#### Problemas a resolver:
A - Liste todos os nomes de lugares mencionados no trecho sobre o menino.
B - Indique se cada afirmação a seguir está de acordo com o trecho sobre o menino. Responda sim ou não e cite as palavras do trecho que decidem a questão. (i) A tia recebe R$ 420 do Bolsa Família. (ii) O menino já estudava antes de morar com a tia. (iii) Em dias de chuva, o menino consegue ir à aula.
C - Dê prosseguimento ao trecho sobre o menino a partir da última frase apresentada.

#### Trecho fornecido:

Ele peregrinou por pelo menos três comunidades — Cidade de Deus, Alto Alegre e Maria Tomásia — até ser acolhido por uma tia. Hoje, convive com outras duas crianças, na Cidade dos Funcionários. Para mantê-los, a tia conta com benefício de R$ 420 do Bolsa Família.


O menino tem direito a benefício por invalidez. Mas, para receber, a tia precisa ter a guarda. Isso depende da assinatura dos pais, o que não ainda aconteceu.


Na casa da tia, o menino teve a oportunidade de estudar pela primeira vez. Quando chove, a cadeira de rodas não passa e ele não tem como ir à aula. Perguntado sobre se tem algum sonho, ele responde: “Andar”.

#### Seção de dados:
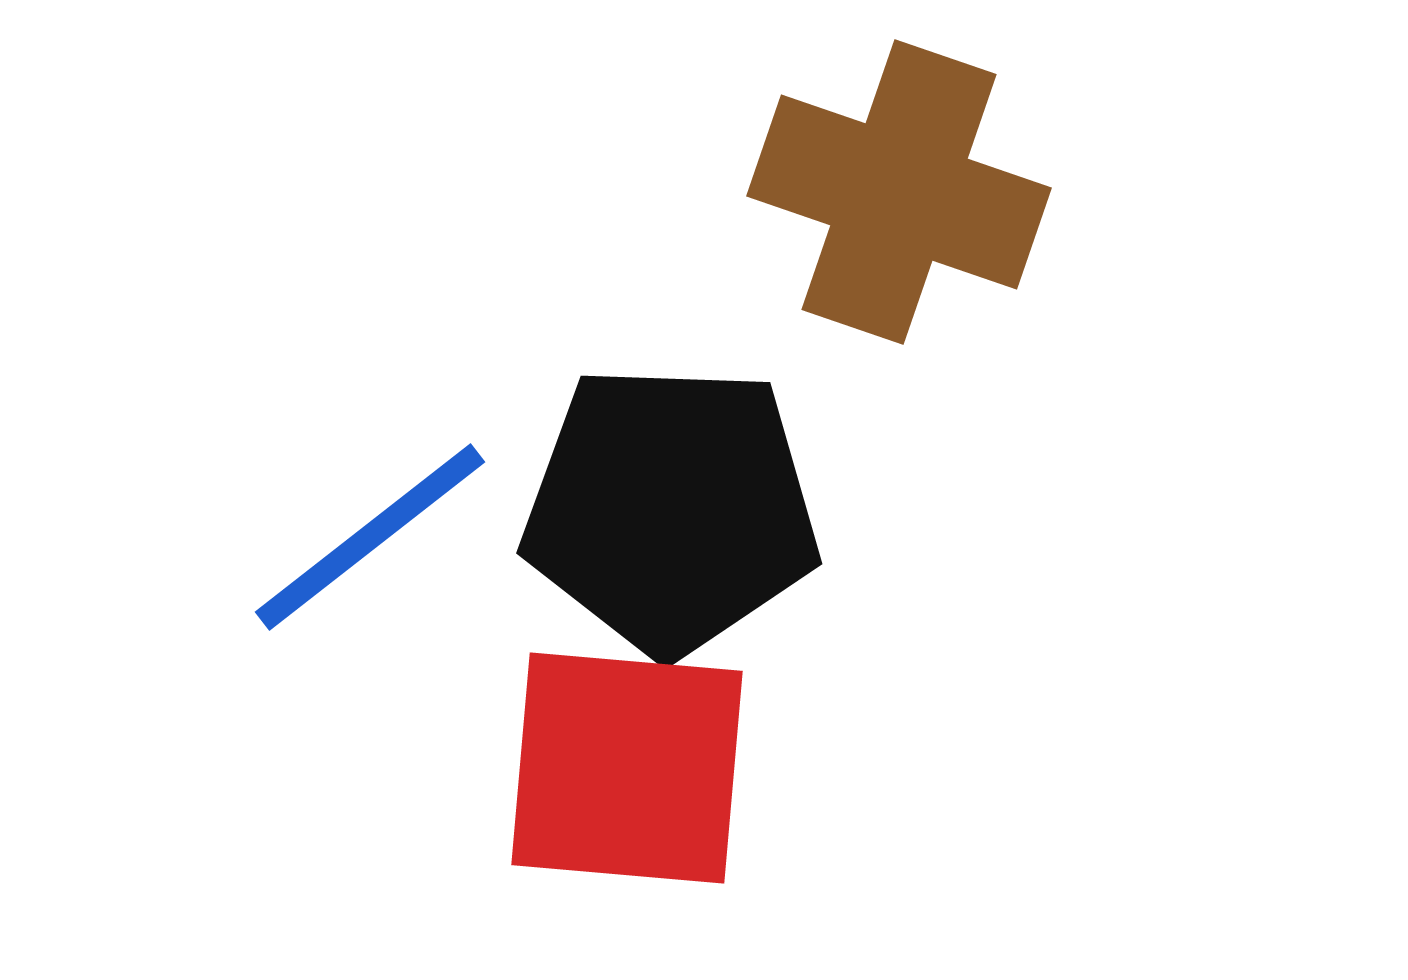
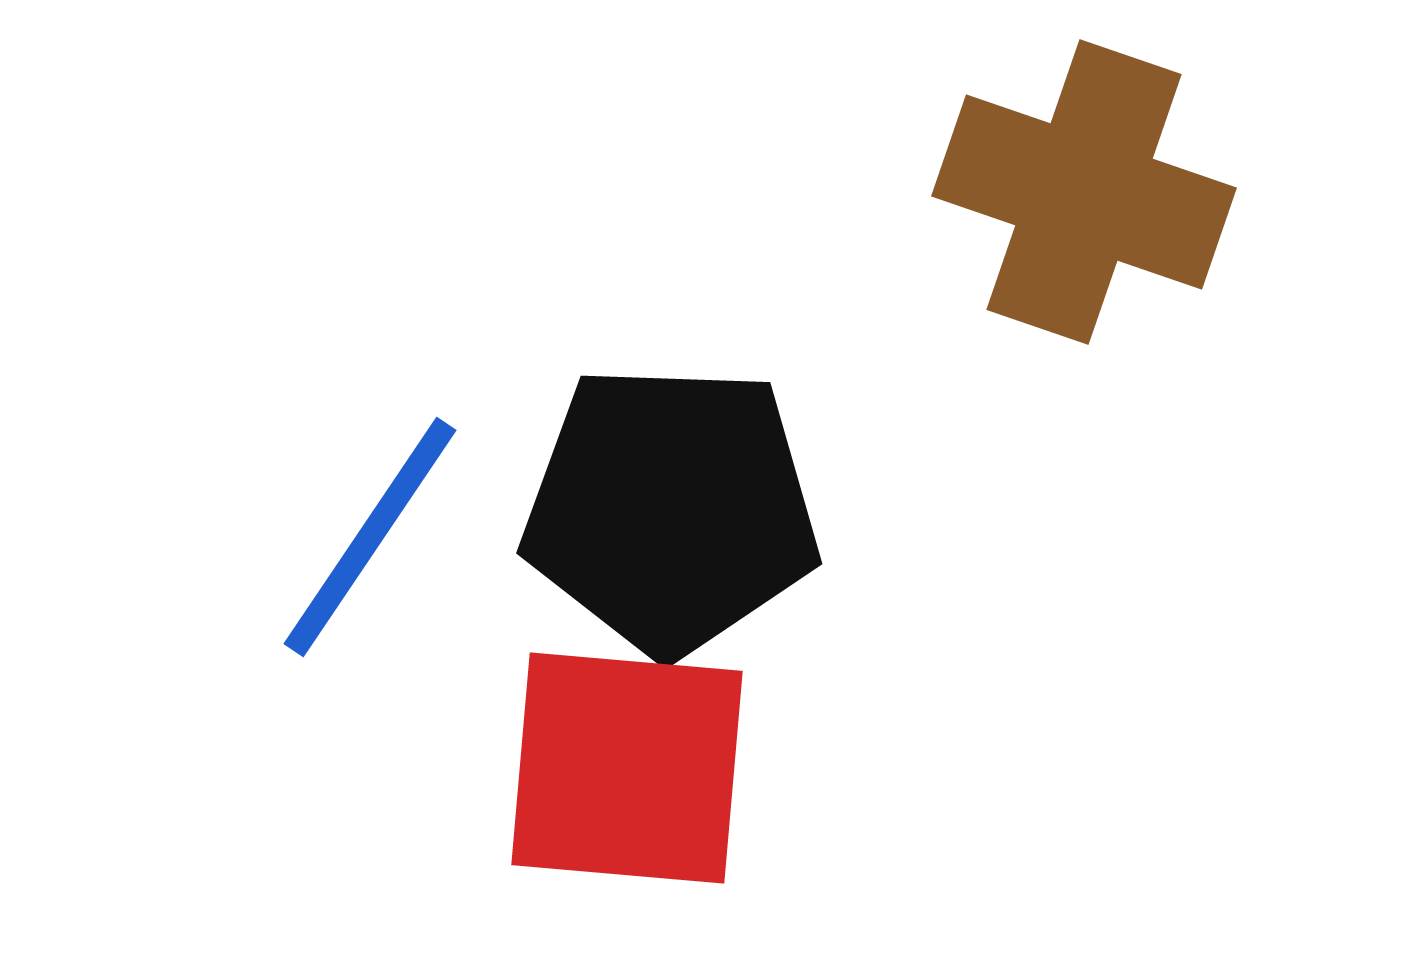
brown cross: moved 185 px right
blue line: rotated 18 degrees counterclockwise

#### Lista de respostas:
A - Cidade de Deus, Alto Alegre, Maria Tomásia e Cidade dos Funcionários.

B -
(i) Sim: "a tia conta com benefício de R$ 420 do Bolsa Família".
(ii) Não: "Na casa da tia, o menino teve a oportunidade de estudar pela primeira vez."
(iii) Não: "Quando chove, a cadeira de rodas não passa e ele não tem como ir à aula."

C -
Silêncio


Há subnotificação de casos de bala perdida porque famílias temem registrar Boletim de Ocorrência. Uma vez feita a denúncia, a Polícia vai até o local para investigações, o que pode incomodar grupos criminosos.


No dia em que a bebê de cinco meses foi baleada, a Secretaria da Segurança Pública informou ao O POVO não haver registro do caso. A mãe confirmou que não registrou BO e que o socorro não foi realizado por ambulância, mas pelos próprios moradores.


Adolescente de 16 anos foi apreendido na sexta-feira, 1º, suspeito de participar do tiroteio.